Pablo Gutiérrez

Pablo Gutiérrez est né à Huelva en 1978. Il a étudié le journalisme à Séville. Il a obtenu le Prix Tormenta qui salue le meilleur nouvel auteur de langue espagnole avec son premier roman Rosas, restos de alas. En 2001, il est finaliste du Prix Miguel Romero Esteo de dramaturgie avec la pièce de théâtre Carne de cerdo.
La revue britannique Granta le classe parmi les 22 meilleurs jeunes auteurs de langue espagnole.

Il vit à Cadiz où il est professeur de littérature.

Entretien

Comment as-tu connu la maison ?
C'est la traductrice du roman qui m'a contacté et m'a parlé d'elle.

C’est quoi l’amour pour toi ?
Quelquefois, une gêne, une dépendance difficile à surmonter et qui consume une tonne de ton temps et de tes préoccupations ; d'autres fois, en revanche, c'est la seule chose qui te maintient debout.

Que penses-tu de la mort ?
Je ne sais pas quoi répondre à cette question. Il n'y a pas à la prendre en considération. Elle est là, sans plus, dans notre dos. C'est comme si elle n'existait pas.

Qu’est-ce que tu aimes faire dans la vie ?
Cela va sembler frivole, mais bon allez : surfer. Je vis près d'une plage magnifique avec de bonnes vagues durant l'automne et l'hiver et c'est la cour de ma récréation.

Si tu pouvais tout recommencer, que changerais-tu ?
Trop de choses, j'en ai peur.
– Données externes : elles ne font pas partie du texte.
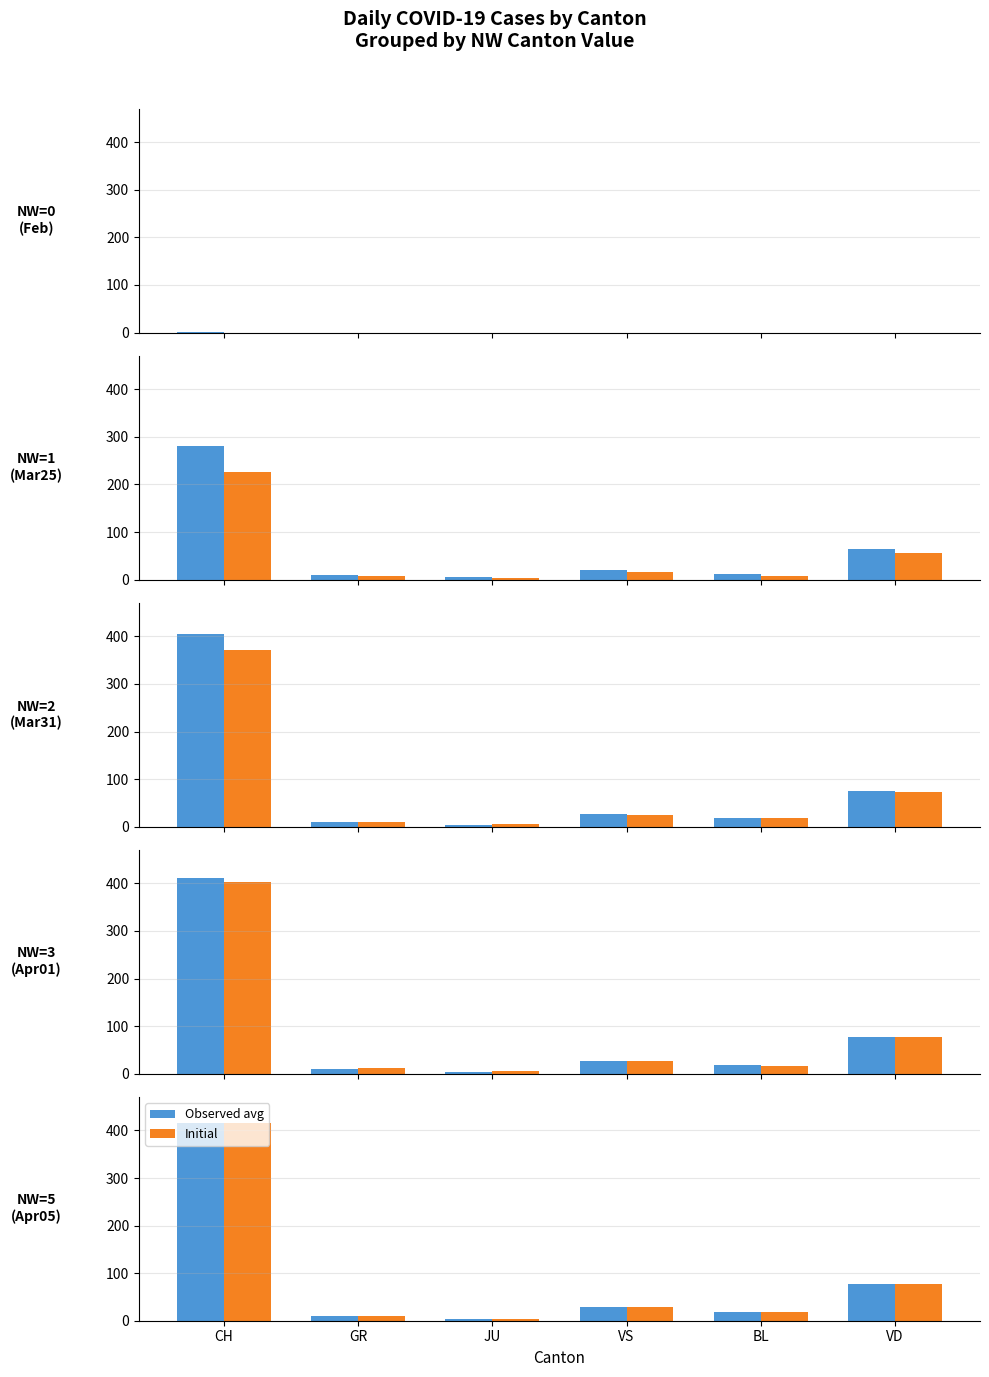

What is the label of the 1st bar from the left?

CH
Tout ce qui m'empêche de respirer et d'avoir du temps pour moi.

Crois-tu en l'homme ?
Je ne sais pas quoi répondre non plus, il me manque de la grandiloquence pour faire une grande phrase.
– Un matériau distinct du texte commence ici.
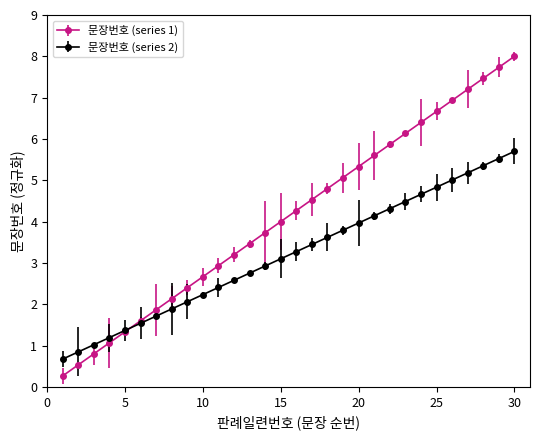

What is the value of the 문장번호 (series 1) point at the 10th from the left?

2.7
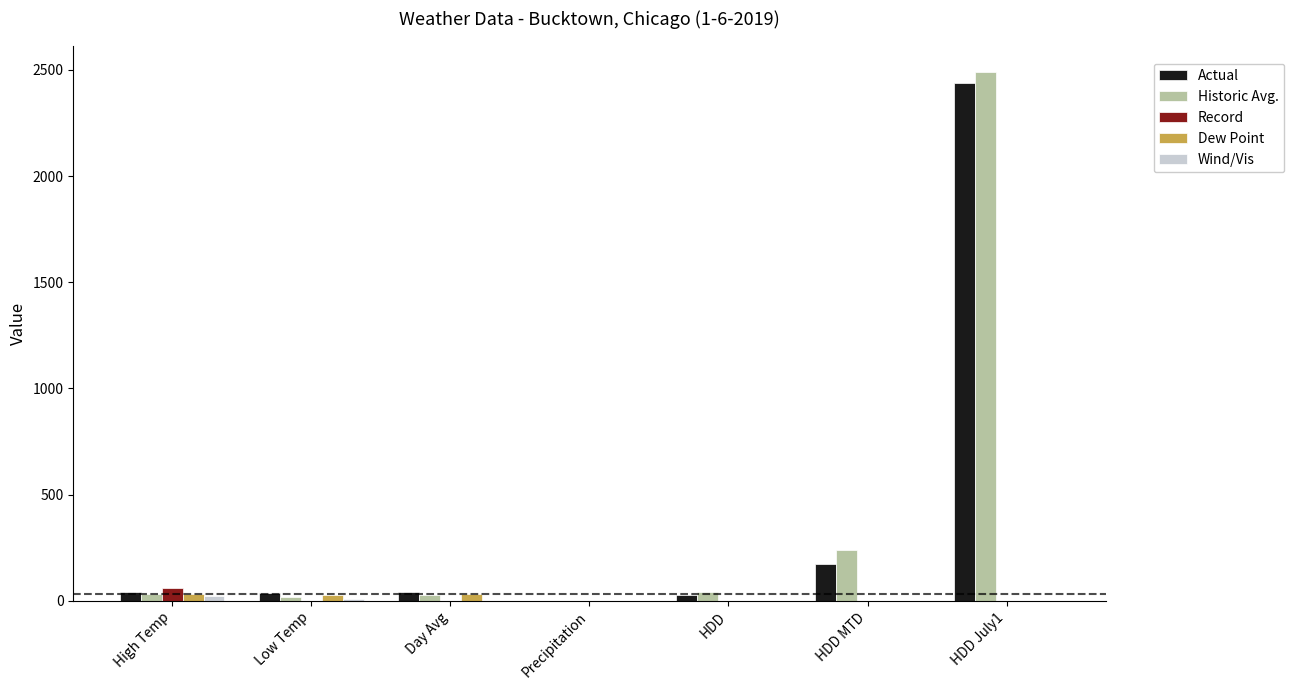

What is the total value across all series at HDD?

65.0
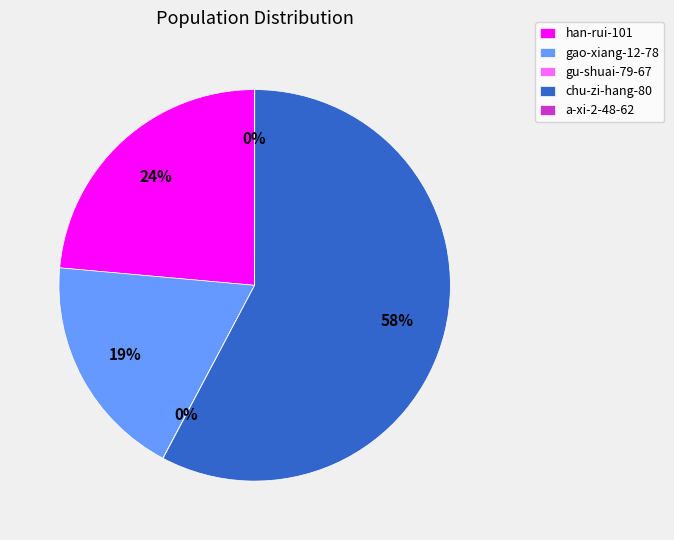

Which has a higher value, han-rui-101 or gao-xiang-12-78?

han-rui-101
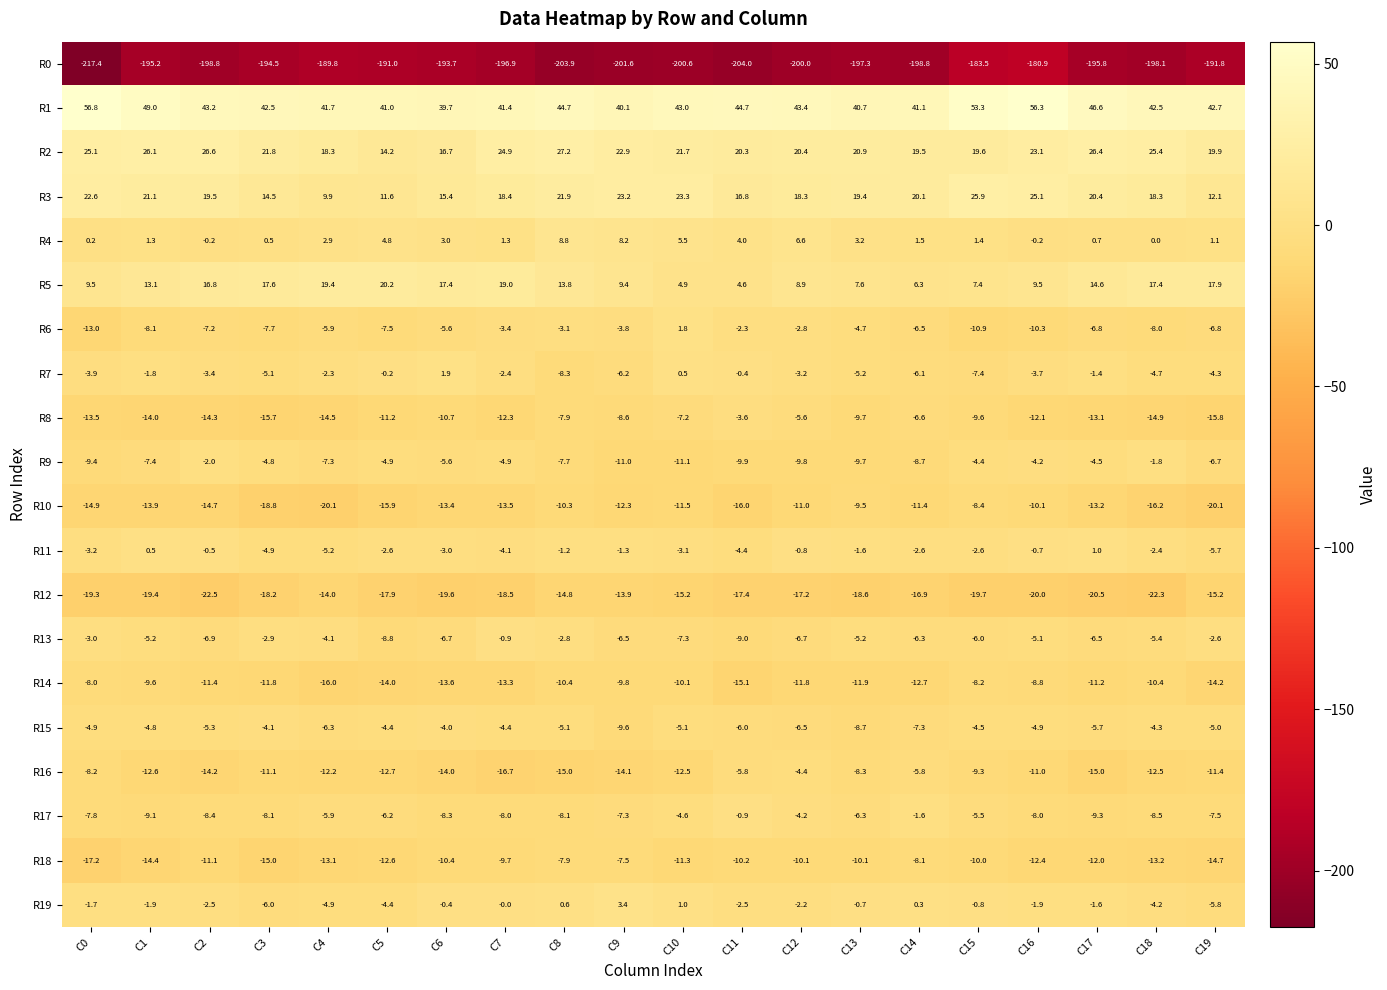

What is the total value across all series at C1?

-206.3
Qu'est-ce qui t'effraie le plus ?
Ce que mes enfants gardent dans leur tête.

Que penses-tu de la France ?
Beau pays à partir de 1789.

Que penses-tu de l'Espagne ?
Triste pays depuis 1939.

L'écrivain peut-il écrire tout ce qu'il veut ?
Moi (écrivain), je peux écrire ce que le temps et mes forces me permettent, et c'est toujours beaucoup moins que ce que j'aimerais.

L'écriture, une thérapie ?
Une thérapie, en plus d'autres choses moins agréables, mais oui c'en est une.

Que dirais-tu au lecteur ?
Enchanté et bienvenue dans mon monde.

Sentir avant d'interpréter ?
Peut-être, mais j'aime le théâtre.

Comment est né Rien n'est crucial ?
Après d'une longue bagarre avec mes souvenirs et, surtout, avec ma langue. Ajuster ces deux choses fut l'objectif et le sens du processus.

Radical ou modéré ?
Cela dépend de quoi il s'agit. Au travail (je suis professeur), j'essaie d'être équilibré avec mes élèves, si l'on parle du gouvernement, comme tous les espagnols, je me montre très dur, radical, jacobin.

Trois livres ?
Prenons la lettre k. L'immortalité (Kundera), Le Bouddha de Banlieue (Kureishi), Le grand cahier (Kristof).